Cantler’s Riverside Inn – Annapolis, MD
It’s one of those mysteries of nature, like salmon traveling several thousand miles to return home to spawn and die or male praying mantis doing the horizontal with females despite knowing that they’ll end up headless during or after. Self control, self discipline and even self-preservation are no match when something is pre-ordained and programmed into your DNA.
By virtue of my birthplace, I am pre-ordained to love crabs. When in the vicinity of Maryland (i.e. Washington DC), I am programmed to find them and eat them, while fully aware of the consequences:
- I never know whether my face may end up looking like a leopard or like I have measles or like a leopard with measles, but, as per my husband, that’s what brown paper bags are for.
- My nasal passages may constrict a little, but oxygen deprivation every now and then is not altogether a bad thing. Athletes have been known to train under those conditions to increase the capacity of their lungs.
- It may even be life-threatening, but I firmly believe that’s why God let man discover epinephrine.
In other words, for every problem, there is always a solution … or in this case, an excuse 🙂
It rather irritates me that I’ve developed an allergy later in life to the one food I’ve loved since childhood. Growing up in a country with 7100 islands, I took fresh crabs (and prawns and fish, etc.) as a given. On Sunday mornings, my father, the real cook in the family, would go to the Seaside market along Roxas Blvd (near Manila Bay) and come home dangling plastic bags containing one or two live alimango, brownish black mud crabs, with strips of coconut leaf tied around them like straitjackets. These are nothing like the dainty crabs of the Chesapeake, with their pretty mottled blue shells and delicate pincers that shatter with a smash of a mallet. No, alimango look like mini footballs with beady peppercorn eyes darting back and forth as their claws try to snap off your finger. These sad creatures await their fate in a palanggana, a shallow plastic basin, while Dad fires up the wok with the steamer. Death comes quickly with a jab in the eyes courtesy of a chopstick, then in they go. A few minutes later, what went in an ugly dull puce emerges a beautiful bright vermilion.
When I was younger and more impatient, I preferred the easy-to-get-at claw meat. As I grew older, I learned to appreciate digging through the multitude of crevices for the much sweeter and more finely-textured backfin. It became a game to crack the body in such a way that one is left with a swimmer leg crowned by a whole lump crab meat, like a white rose on an orange stem. Although most Chinese restaurants serve steamed crabs with dark vinegar, at home, we always dipped the ‘rose’ in hot Baguio oil poured over raw minced garlic and rock salt.
Now that I’m half a world away, there’s only one place I go to for a full-blown crab-fest. Cantler’s in Annapolis, Maryland.
Our first time at Cantler’s was over fifteen years ago, coinciding with our first visit to Annapolis. After asking local strangers for recommendations on where to eat crabs, we found ourselves driving merrily along the back roads towards the US Naval Academy Golf Course, passing bungalows and RV trailers on postage size lots with overgrown grass and chicken wire fencing. Since this was before the age of the GPS, we marveled at being able to find the place at all.
From the street, it doesn’t look particularly exciting, a nondescript two story shack surrounded by bimmers and benzes as well as chevys and fords. There is a large deck at the back laid out with picnic tables that overlook the Severn River. On a warm sunny day, nothing beats sitting outdoors and digging into a tray of steamed crabs generously seasoned with old bay, unencumbered by utensils (except for a mallet) and with only a sheet of brown kraft paper as plate and place mat. Bring your own bib. It’s the epitome of summer eating.

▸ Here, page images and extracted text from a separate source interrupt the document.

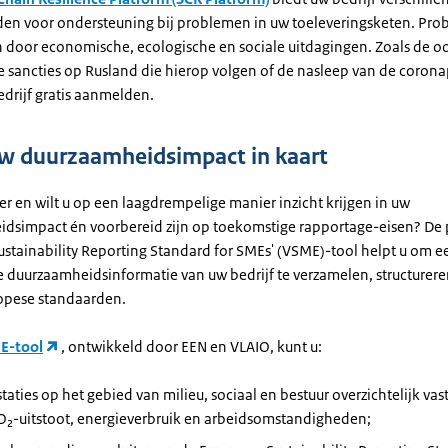
en voor ondersteuning bij problemen in uw toeleveringsketen. Pro
n door economische, ecologische en sociale uitdagingen. Zoals de oo
e sancties op Rusland die hierop volgen of de nasleep van de coro
edrijf gratis aanmelden.
w duurzaamheidsimpact in kaart
r en wilt u op een laagdrempelige manier inzicht krijgen in uw
dsimpact én voorbereid zijn op toekomstige rapportage-eisen? De 
ustainability Reporting Standard for SMEs
' (VSME)-tool helpt u om 
e duurzaamheidsinformatie van uw bedrijf te verzamelen, structurer
opese standaarden.
E-tool
, ontwikkeld door EEN en VLAIO, kunt u:
taties op het gebied van milieu, sociaal en bestuur overzichtelijk vas
CO₂-uitstoot, energieverbruik en arbeidsomstandigheden;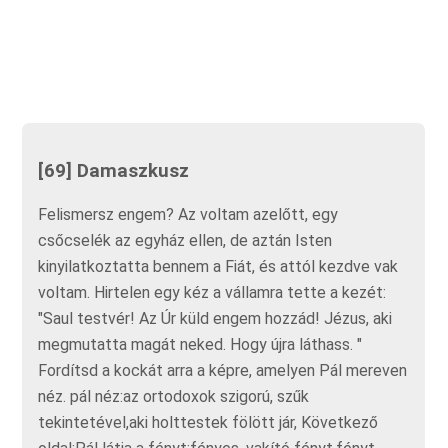
[69] Damaszkusz
Felismersz engem? Az voltam azelőtt, egy
csőcselék az egyház ellen, de aztán Isten
kinyilatkoztatta bennem a Fiát, és attól kezdve vak
voltam. Hirtelen egy kéz a vállamra tette a kezét:
"Saul testvér! Az Úr küld engem hozzád! Jézus, aki
megmutatta magát neked. Hogy újra láthass. "
Fordítsd a kockát arra a képre, amelyen Pál mereven
néz. pál néz:az ortodoxok szigorú, szűk
tekintetével,aki holttestek fölött jár, Következő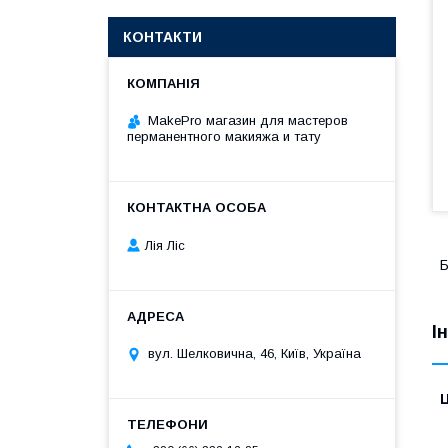
КОНТАКТИ
MakePro магазин для мастеров
перманентного макияжа и тату
Лія Ліс
І
вул. Шелковична, 46, Київ, Україна
Ц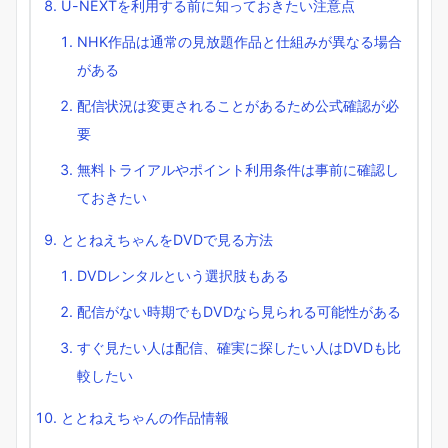
U-NEXTを利用する前に知っておきたい注意点
NHK作品は通常の見放題作品と仕組みが異なる場合
がある
配信状況は変更されることがあるため公式確認が必
要
無料トライアルやポイント利用条件は事前に確認し
ておきたい
ととねえちゃんをDVDで見る方法
DVDレンタルという選択肢もある
配信がない時期でもDVDなら見られる可能性がある
すぐ見たい人は配信、確実に探したい人はDVDも比
較したい
ととねえちゃんの作品情報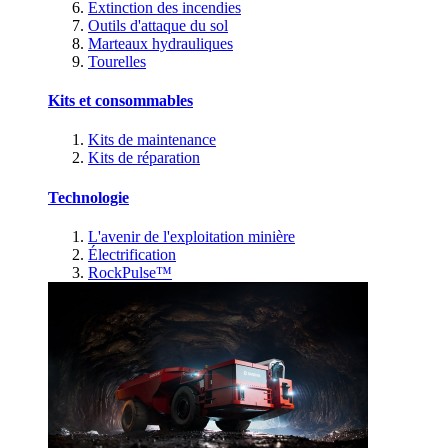
Extinction des incendies
Outils d'attaque du sol
Marteaux hydrauliques
Tourelles
Kits et consommables
Kits de maintenance
Kits de réparation
Technologie
L'avenir de l'exploitation minière
Électrification
RockPulse™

We’ve been back a few times with friends. This trip we bring family, my brother-in-law and his wife. We arrive a little past 6pm and wait two hours to get a table outside. It’s dusk by the time we are seated, and we order decisively — two dozen medium sized crabs and four ears of corn to be eaten under outdoor floodlights. They arrive entangled in one big mass on a plastic tray. Each crab is packed and dense like a paperweight. My sister-in-law and I go about it methodically, prying off the shell from the body, sucking out the delicious tomalley, then teasing out bits of lump crab meat from every little cranny. The men, on the other hand, work quickly, not even attempting to pick at the meat, just breaking off portions of the body and scraping the entire thing with their teeth. They are on their third while we are just finishing up our first. The corn serves as an intermission. I’ve forgotten how sweet Cantler’s corn are and I always end up wishing I’d gotten two. When we are all done, there are four crabs left, even though we all swore we each had six. Go figure.